(Beginning of Information supplied)

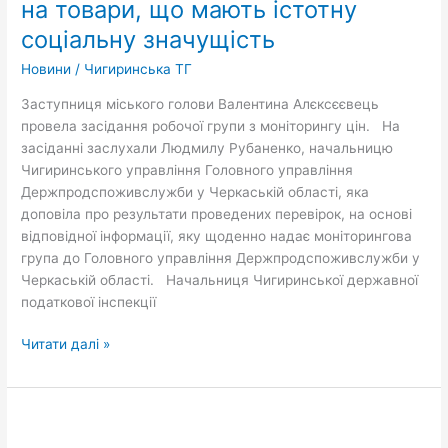
на товари, що мають істотну
на
соціальну значущість
товари,
що
Новини
/
Чигиринська ТГ
мають
Заступниця міського голови Валентина Алєксєєвець
істотну
провела засідання робочої групи з моніторингу цін. На
соціальну
засіданні заслухали Людмилу Рубаненко, начальницю
значущість
Чигиринського управління Головного управління
Держпродспоживслужби у Черкаській області, яка
доповіла про результати проведених перевірок, на основі
відповідної інформації, яку щоденно надає моніторингова
група до Головного управління Держпродспоживслужби у
Черкаській області. Начальниця Чигиринської державної
податкової інспекції
Читати далі »
«Разом
ми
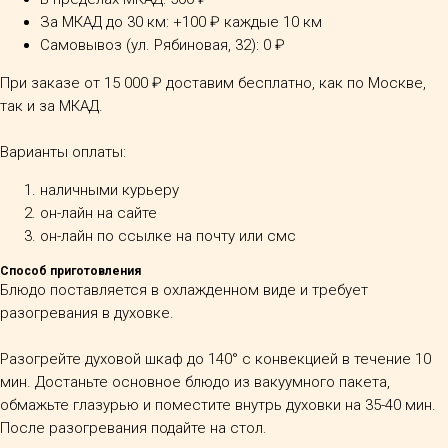
За МКАД до 30 км: +100 ₽ каждые 10 км
Самовывоз (ул. Рябиновая, 32): 0 ₽
При заказе от 15 000 ₽ доставим бесплатно, как по Москве,
так и за МКАД.
Варианты оплаты:
наличными курьеру
он-лайн на сайте
он-лайн по ссылке на почту или смс
Способ приготовления
Блюдо поставляется в охлажденном виде и требует
разогревания в духовке.
Разогрейте духовой шкаф до 140° с конвекцией в течение 10
мин. Достаньте основное блюдо из вакуумного пакета,
обмажьте глазурью и поместите внутрь духовки на 35-40 мин.
После разогревания подайте на стол.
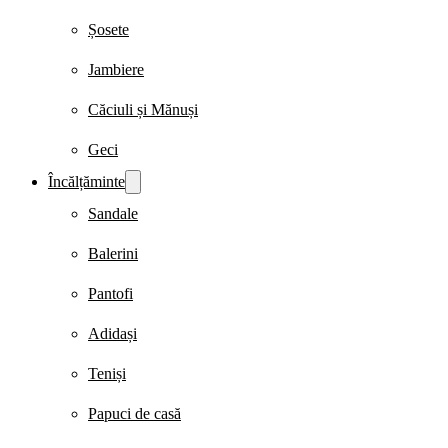
Șosete
Jambiere
Căciuli și Mănuși
Geci
Încălțăminte
Sandale
Balerini
Pantofi
Adidași
Teniși
Papuci de casă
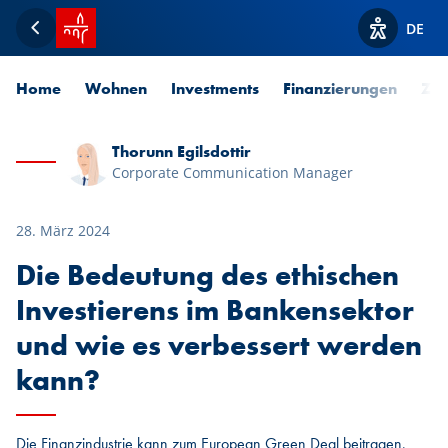
Startseite SPUERKEESS
DE
Zurück
Optionen z
Home
Wohnen
Investments
Finanzierungen
Zah
Thorunn Egilsdottir
Corporate Communication Manager
28. März 2024
Die Bedeutung des ethischen
Investierens im Bankensektor
und wie es verbessert werden
kann?
Die Finanzindustrie kann zum European Green Deal beitragen,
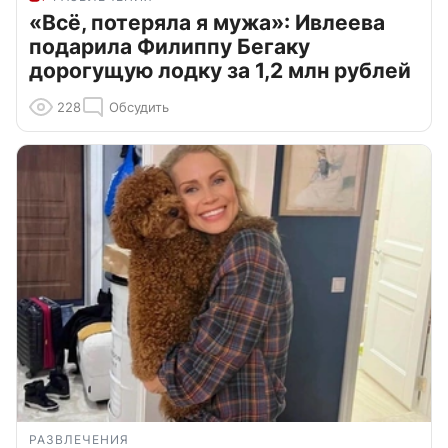
«Всё, потеряла я мужа»: Ивлеева
подарила Филиппу Бегаку
дорогущую лодку за 1,2 млн рублей
228
Обсудить
РАЗВЛЕЧЕНИЯ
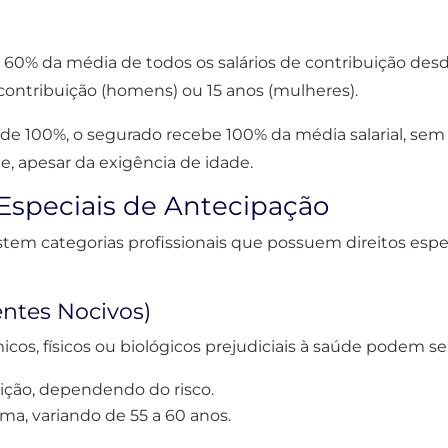
 60% da média de todos os salários de contribuição des
contribuição (homens) ou 15 anos (mulheres).
de 100%, o segurado recebe 100% da média salarial, sem
, apesar da exigência de idade.
Especiais de Antecipação
istem categorias profissionais que possuem direitos espe
entes Nocivos)
cos, físicos ou biológicos prejudiciais à saúde podem s
sição, dependendo do risco.
ma, variando de 55 a 60 anos.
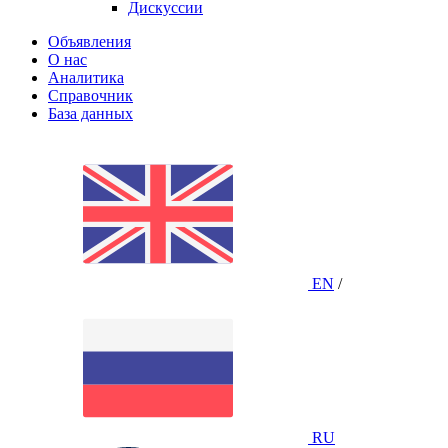
Дискуссии
Объявления
О нас
Аналитика
Справочник
База данных
EN
/
RU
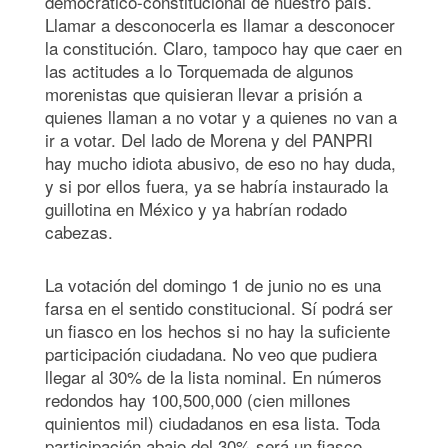
democrático-constitucional de nuestro país.
Llamar a desconocerla es llamar a desconocer
la constitución. Claro, tampoco hay que caer en
las actitudes a lo Torquemada de algunos
morenistas que quisieran llevar a prisión a
quienes llaman a no votar y a quienes no van a
ir a votar. Del lado de Morena y del PANPRI
hay mucho idiota abusivo, de eso no hay duda,
y si por ellos fuera, ya se habría instaurado la
guillotina en México y ya habrían rodado
cabezas.
La votación del domingo 1 de junio no es una
farsa en el sentido constitucional. Sí podrá ser
un fiasco en los hechos si no hay la suficiente
participación ciudadana. No veo que pudiera
llegar al 30% de la lista nominal. En números
redondos hay 100,500,000 (cien millones
quinientos mil) ciudadanos en esa lista. Toda
participación abajo del 30% será un fiasco,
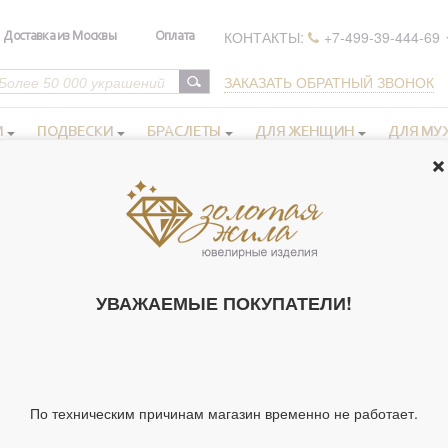
КОНТАКТЫ:
+7-499-39-444-69
Доставка из Москвы
Оплата
ЗАКАЗАТЬ ОБРАТНЫЙ ЗВОНОК
И
ПОДВЕСКИ
БРАСЛЕТЫ
ДЛЯ ЖЕНЩИН
ДЛЯ МУ
 ручной работы
>
"Слезка Богородицы". Образ икона Божией Матери 
м.
"СЛЕЗКА БО
УВАЖАЕМЫЕ ПОКУПАТЕЛИ!
ИКОНА БОЖ
"СЕМИСТРЕЛЬ
ФЕВРОНИЯ. 
925 ПРОБЫ С
227318)
По техническим причинам магазин временно не работает.
Артикул 227318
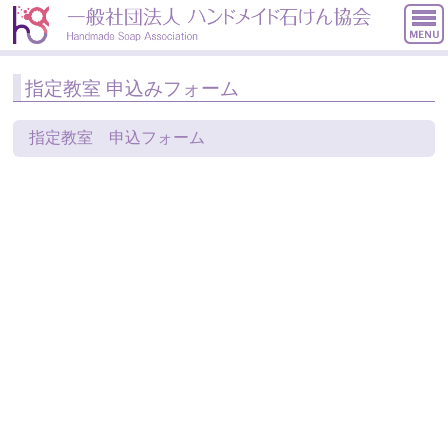
Menu
お知らせ
指定教室 申込みフォーム
協会概要
検定について
指定教室 申込フォーム
入会案内
資格を取る
活動報告
Earth Soap Action資格者
犬の石けん処方士
お問い合わせ
指定教室 申込みフォーム
会員専用：検定講師講習会、勉強会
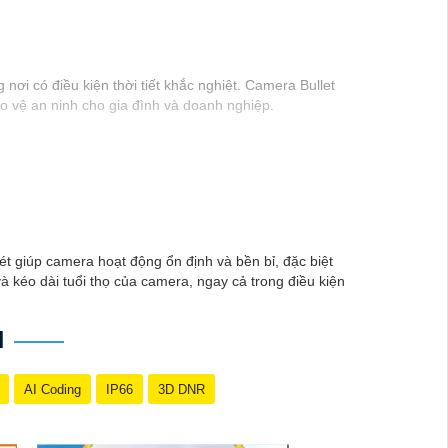
nơi có điều kiện thời tiết khắc nghiệt. Camera Bullet
o vệ an ninh cho gia đình và doanh nghiệp.
t giúp camera hoạt động ổn định và bền bỉ, đặc biệt
à kéo dài tuổi thọ của camera, ngay cả trong điều kiện
H
AI Coding
IP66
3D DNR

(End of Information supplied)

> **Problem**
Copy out the text of every one of the records above, line for line and without changes. Leave the pictures out of your answer.

> **Result**
на товари, що мають істотну
на
соціальну значущість
товари,
що
Новини
/
Чигиринська ТГ
мають
Заступниця міського голови Валентина Алєксєєвець
істотну
провела засідання робочої групи з моніторингу цін. На
соціальну
засіданні заслухали Людмилу Рубаненко, начальницю
значущість
Чигиринського управління Головного управління
Держпродспоживслужби у Черкаській області, яка
доповіла про результати проведених перевірок, на основі
відповідної інформації, яку щоденно надає моніторингова
група до Головного управління Держпродспоживслужби у
Черкаській області. Начальниця Чигиринської державної
податкової інспекції
Читати далі »
«Разом
ми
За МКАД до 30 км: +100 ₽ каждые 10 км
Самовывоз (ул. Рябиновая, 32): 0 ₽
При заказе от 15 000 ₽ доставим бесплатно, как по Москве,
так и за МКАД.
Варианты оплаты:
наличными курьеру
он-лайн на сайте
он-лайн по ссылке на почту или смс
Способ приготовления
Блюдо поставляется в охлажденном виде и требует
разогревания в духовке.
Разогрейте духовой шкаф до 140° с конвекцией в течение 10
мин. Достаньте основное блюдо из вакуумного пакета,
обмажьте глазурью и поместите внутрь духовки на 35-40 мин.
После разогревания подайте на стол.
Șosete
Jambiere
Căciuli și Mănuși
Geci
Încălțăminte
Sandale
Balerini
Pantofi
Adidași
Teniși
Papuci de casă
Startseite SPUERKEESS
DE
Zurück
Optionen z
Home
Wohnen
Investments
Finanzierungen
Zah
Thorunn Egilsdottir
Corporate Communication Manager
28. März 2024
Die Bedeutung des ethischen
Investierens im Bankensektor
und wie es verbessert werden
kann?
Die Finanzindustrie kann zum European Green Deal beitragen,
«Всё, потеряла я мужа»: Ивлеева
подарила Филиппу Бегаку
дорогущую лодку за 1,2 млн рублей
228
Обсудить
РАЗВЛЕЧЕНИЯ
 60% da média de todos os salários de contribuição des
contribuição (homens) ou 15 anos (mulheres).
de 100%, o segurado recebe 100% da média salarial, sem
, apesar da exigência de idade.
Especiais de Antecipação
istem categorias profissionais que possuem direitos espe
entes Nocivos)
cos, físicos ou biológicos prejudiciais à saúde podem s
sição, dependendo do risco.
ma, variando de 55 a 60 anos.
Дискуссии
Объявления
О нас
Аналитика
Справочник
База данных
EN
/
RU
democrático-constitucional de nuestro país.
Llamar a desconocerla es llamar a desconocer
la constitución. Claro, tampoco hay que caer en
las actitudes a lo Torquemada de algunos
morenistas que quisieran llevar a prisión a
quienes llaman a no votar y a quienes no van a
ir a votar. Del lado de Morena y del PANPRI
hay mucho idiota abusivo, de eso no hay duda,
y si por ellos fuera, ya se habría instaurado la
guillotina en México y ya habrían rodado
cabezas.
La votación del domingo 1 de junio no es una
farsa en el sentido constitucional. Sí podrá ser
un fiasco en los hechos si no hay la suficiente
participación ciudadana. No veo que pudiera
llegar al 30% de la lista nominal. En números
redondos hay 100,500,000 (cien millones
quinientos mil) ciudadanos en esa lista. Toda
participación abajo del 30% será un fiasco,
КОНТАКТЫ:
+7-499-39-444-69
Доставка из Москвы
Оплата
ЗАКАЗАТЬ ОБРАТНЫЙ ЗВОНОК
И
ПОДВЕСКИ
БРАСЛЕТЫ
ДЛЯ ЖЕНЩИН
ДЛЯ МУ
 ручной работы
>
"Слезка Богородицы". Образ икона Божией Матери 
м.
"СЛЕЗКА БО
УВАЖАЕМЫЕ ПОКУПАТЕЛИ!
ИКОНА БОЖ
"СЕМИСТРЕЛЬ
ФЕВРОНИЯ. 
925 ПРОБЫ С
227318)
По техническим причинам магазин временно не работает.
Артикул 227318
Menu
お知らせ
指定教室 申込みフォーム
協会概要
検定について
指定教室 申込フォーム
入会案内
資格を取る
活動報告
Earth Soap Action資格者
犬の石けん処方士
お問い合わせ
指定教室 申込みフォーム
会員専用：検定講師講習会、勉強会
nơi có điều kiện thời tiết khắc nghiệt. Camera Bullet
o vệ an ninh cho gia đình và doanh nghiệp.
t giúp camera hoạt động ổn định và bền bỉ, đặc biệt
à kéo dài tuổi thọ của camera, ngay cả trong điều kiện
H
AI Coding
IP66
3D DNR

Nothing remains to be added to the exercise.